*TASK GOAL*. Please copy the stretch from "Most of our" through "and raster graphic." word for word from the text on vector and raster graphics.
----- GIVEN TEXT -----
Posted August 2, 2010

Vector Graphics are typically generated using drawing or illustration programs (e.g., Adobe Illustrator or Corel Draw) and are composed of mathematically-defined geometric shapes, such as lines, objects, and fills. Raster Images are produced by digital image capture devices, such as digital scanners or cameras, or by pixel editing programs (e.g., Adobe Photoshop).

Most of our products require vector artwork to ensure a satisfactory imprint. Although word processors, spreadsheet programs and presentation applications (such as the Microsoft Office suite) may be suitable for creating files for office or Internet use, they are not recommended for creating digital art for print. In some cases, however, such files may be converted so as to enable use.

Here are two examples of an image when magnified or scaled up. You will notice the difference in clarity between the vector graphic and raster graphic.
----- GIVEN ENTRIES -----
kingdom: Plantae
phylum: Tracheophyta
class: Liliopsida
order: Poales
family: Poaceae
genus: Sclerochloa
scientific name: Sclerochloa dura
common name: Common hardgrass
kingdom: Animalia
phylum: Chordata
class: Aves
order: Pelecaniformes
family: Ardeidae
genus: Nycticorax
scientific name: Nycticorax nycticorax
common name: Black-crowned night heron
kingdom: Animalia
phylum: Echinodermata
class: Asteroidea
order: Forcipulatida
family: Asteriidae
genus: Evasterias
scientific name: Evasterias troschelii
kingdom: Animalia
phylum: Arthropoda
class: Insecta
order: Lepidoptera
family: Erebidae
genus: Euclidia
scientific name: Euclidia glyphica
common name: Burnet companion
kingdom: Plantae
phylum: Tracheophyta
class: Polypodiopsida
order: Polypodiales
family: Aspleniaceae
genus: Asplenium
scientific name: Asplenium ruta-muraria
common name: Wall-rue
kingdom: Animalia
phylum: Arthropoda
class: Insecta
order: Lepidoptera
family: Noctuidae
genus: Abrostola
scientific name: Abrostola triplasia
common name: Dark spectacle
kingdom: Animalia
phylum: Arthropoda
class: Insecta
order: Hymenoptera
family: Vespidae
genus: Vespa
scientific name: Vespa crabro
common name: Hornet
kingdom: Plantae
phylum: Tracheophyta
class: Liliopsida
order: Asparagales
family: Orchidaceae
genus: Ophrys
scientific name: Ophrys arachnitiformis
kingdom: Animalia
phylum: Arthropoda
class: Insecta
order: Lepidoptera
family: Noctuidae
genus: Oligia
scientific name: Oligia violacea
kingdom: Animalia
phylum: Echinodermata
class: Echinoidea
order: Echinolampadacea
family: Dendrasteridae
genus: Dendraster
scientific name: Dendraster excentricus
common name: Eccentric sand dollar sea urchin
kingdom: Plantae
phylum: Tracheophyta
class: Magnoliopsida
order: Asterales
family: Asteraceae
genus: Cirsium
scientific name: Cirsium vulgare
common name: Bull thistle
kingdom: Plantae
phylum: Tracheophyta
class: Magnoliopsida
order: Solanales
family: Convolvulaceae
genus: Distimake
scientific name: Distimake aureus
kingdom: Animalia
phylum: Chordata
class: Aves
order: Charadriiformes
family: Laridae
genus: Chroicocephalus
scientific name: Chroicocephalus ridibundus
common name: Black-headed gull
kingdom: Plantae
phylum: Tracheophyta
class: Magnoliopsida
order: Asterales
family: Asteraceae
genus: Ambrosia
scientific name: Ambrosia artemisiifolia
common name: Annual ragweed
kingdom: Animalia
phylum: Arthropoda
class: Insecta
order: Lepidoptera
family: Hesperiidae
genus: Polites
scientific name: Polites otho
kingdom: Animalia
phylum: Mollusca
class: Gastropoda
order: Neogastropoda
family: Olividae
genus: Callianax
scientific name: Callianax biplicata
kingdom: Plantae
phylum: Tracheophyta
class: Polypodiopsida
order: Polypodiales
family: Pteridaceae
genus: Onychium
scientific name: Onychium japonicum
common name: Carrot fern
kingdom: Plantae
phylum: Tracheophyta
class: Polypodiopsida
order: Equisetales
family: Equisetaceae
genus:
-----
*RESULT*.
Most of our products require vector artwork to ensure a satisfactory imprint. Although word processors, spreadsheet programs and presentation applications (such as the Microsoft Office suite) may be suitable for creating files for office or Internet use, they are not recommended for creating digital art for print. In some cases, however, such files may be converted so as to enable use.

Here are two examples of an image when magnified or scaled up. You will notice the difference in clarity between the vector graphic and raster graphic.